The Labour Party has published its civil society strategy, including pledges to increase grant funding for small charities, a ban on “gagging clauses” and measures to increase diversity among charity leaders.
Its 14-page document, From Paternalism to Participation, focuses on the role it sees civil society playing in helping to rebuild public trust in politics by “tackling inequality of power”.
The strategy reaffirms the party’s long-standing proposal to repeal the government’s controversial Lobbying Act, and goes further with a pledge to ban any “gagging clauses” that limit what recipients of government contracts and grants can say publicly.
It pledges more grants for smaller projects “to ensure smaller charities can benefit, and our new approach to collaborative decision-making in public procurement will promote community wealth building and local employment”.
The strategy says leadership in charities at the moment “doesn’t reflect the diversity of the communities they serve” so it proposes a Charities Leadership Programme to support potential leaders from diverse backgrounds.
It pledges to boost trustee status so they are legally allowed the same “time off work” as governors and councillors.

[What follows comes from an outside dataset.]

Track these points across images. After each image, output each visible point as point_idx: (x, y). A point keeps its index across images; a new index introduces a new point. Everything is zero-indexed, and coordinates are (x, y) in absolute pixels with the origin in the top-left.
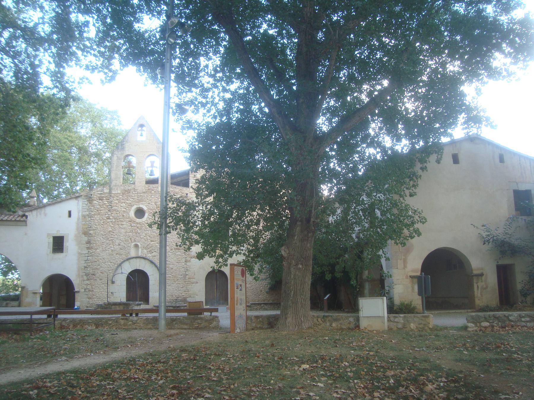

Labour also plans to create a new Community Innovation Fund, using money from dormant assets, to provide cash to communities to run activities and projects in local spaces.
Other proposals include:
- Strengthening Social Value Act
- Increase charities’ use of technology
- Charities consulted on Shared Prosperity Fund
- Social investment reviewed
- Gift Aid Small Donations Scheme reviewed
- Updating the compact
- Greater recognition of the interests of civil society across government
- A new social enterprise strategy
- Increased representation of charities on Local Enterprise Partnerships
Speaking at the launch of the strategy today, Labour’s shadow civil society minister Steve Reed said Labour’s civil society policy had not been right “for a large part of its history”.
He said the party had at one stage “missed the point of civil society because we were too statist” but then had been “too managerial” under New Labour.